In November 1923, the Capuchin superior directed Solanus to keep a record of the miracles. Eight months later, the superior transferred Casey to St. Bonaventure's in Detroit, the Midwestern Capuchin headquarters, where he could keep a close eye on the wonder-worker. In short order the new porter and his gifts attracted an ever-increasing following. Solanus began to lead a Wednesday afternoon healing service, and many people faithfully came to benefit from his prayers. For the next two decades, people from all over the world trekked to St. Bonaventure's to receive the porter's ministry. Solanus briefly noted thousands of miracles in his ledgers. We can consider only a few examples here.
William had long contemplated suicide.
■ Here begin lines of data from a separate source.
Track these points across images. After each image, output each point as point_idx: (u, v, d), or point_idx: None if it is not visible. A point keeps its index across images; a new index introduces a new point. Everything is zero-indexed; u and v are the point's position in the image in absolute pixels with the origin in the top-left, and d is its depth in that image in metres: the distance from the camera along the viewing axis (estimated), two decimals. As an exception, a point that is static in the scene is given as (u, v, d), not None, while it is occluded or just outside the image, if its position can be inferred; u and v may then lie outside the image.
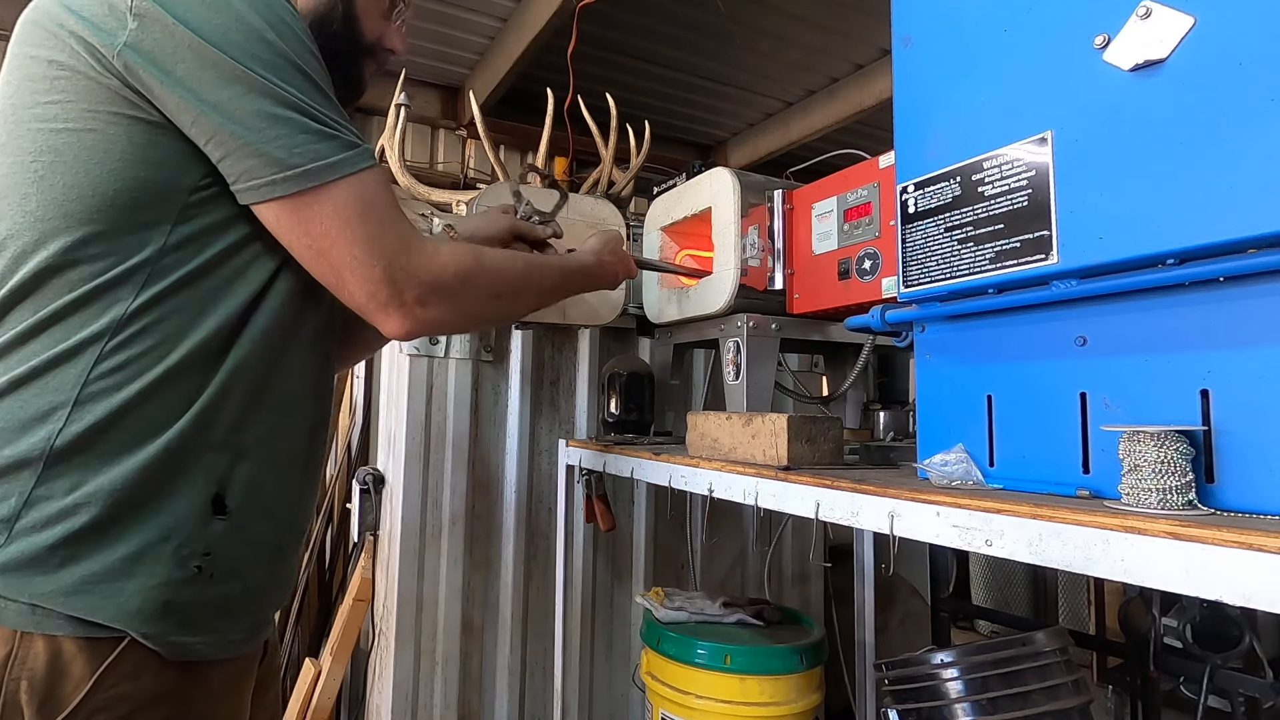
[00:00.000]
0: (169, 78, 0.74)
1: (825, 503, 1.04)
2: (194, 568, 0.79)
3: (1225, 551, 0.61)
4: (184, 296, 0.79)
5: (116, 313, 0.75)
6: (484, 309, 1.00)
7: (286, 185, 0.78)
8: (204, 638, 0.80)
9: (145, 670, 0.76)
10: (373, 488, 2.01)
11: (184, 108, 0.75)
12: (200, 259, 0.80)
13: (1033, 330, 0.93)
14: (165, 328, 0.77)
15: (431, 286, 0.88)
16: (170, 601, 0.76)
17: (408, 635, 1.90)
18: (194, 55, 0.74)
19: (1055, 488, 0.87)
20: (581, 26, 2.11)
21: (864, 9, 2.83)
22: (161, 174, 0.77)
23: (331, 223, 0.81)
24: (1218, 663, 1.74)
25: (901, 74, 1.07)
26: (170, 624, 0.76)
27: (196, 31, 0.74)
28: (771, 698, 1.60)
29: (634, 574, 2.26)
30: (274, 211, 0.80)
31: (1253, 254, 0.71)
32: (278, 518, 0.90)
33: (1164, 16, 0.76)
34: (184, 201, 0.78)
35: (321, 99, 0.82)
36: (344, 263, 0.82)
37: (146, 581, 0.75)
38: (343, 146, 0.81)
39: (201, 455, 0.80)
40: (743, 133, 4.04)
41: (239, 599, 0.84)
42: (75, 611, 0.72)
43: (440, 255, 0.89)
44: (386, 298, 0.84)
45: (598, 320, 1.96)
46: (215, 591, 0.81)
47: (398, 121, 1.98)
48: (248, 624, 0.87)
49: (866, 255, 1.31)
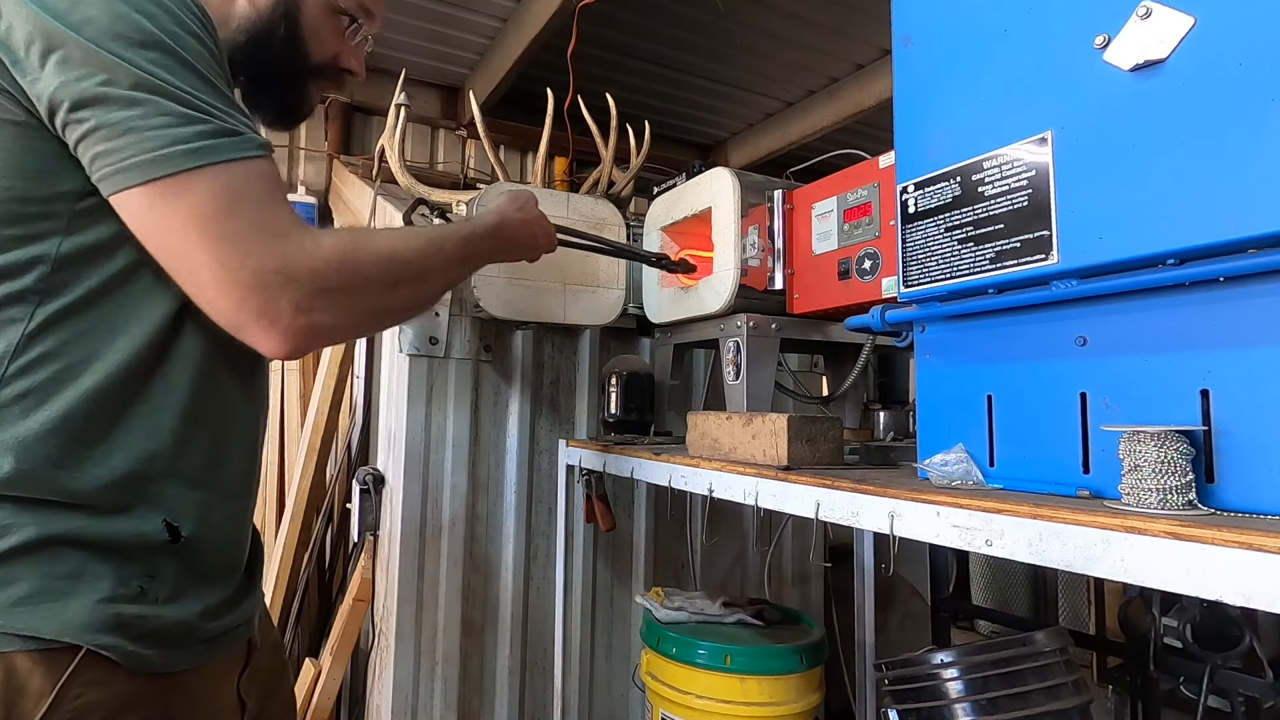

Solanus's notes do not give a reason for William's despondency, but after much suffering, he concocted a careful plan for taking his life. He would book passage on a boat traveling from Detroit to Cleveland and, as unobtrusively as possible, throw himself overboard along the way. His two sisters, who somehow got wind of his decision, kept him under close watch. Although riddled with fear for their brother, they didn't know what to do.
During this critical time, William's father died, magnifying his distress and therefore his danger. At the funeral, however, one of his sisters happened to find a pamphlet that mentioned the work of Solanus Casey. That very day she visited the priest and asked for his intercession on behalf of her troubled brother. Just four days later, the sister returned to tell Solanus that William had miraculously changed. Not only had he been suddenly released from his despair, she reported, but he was "praying, and full of hope," and making plans to go back to work.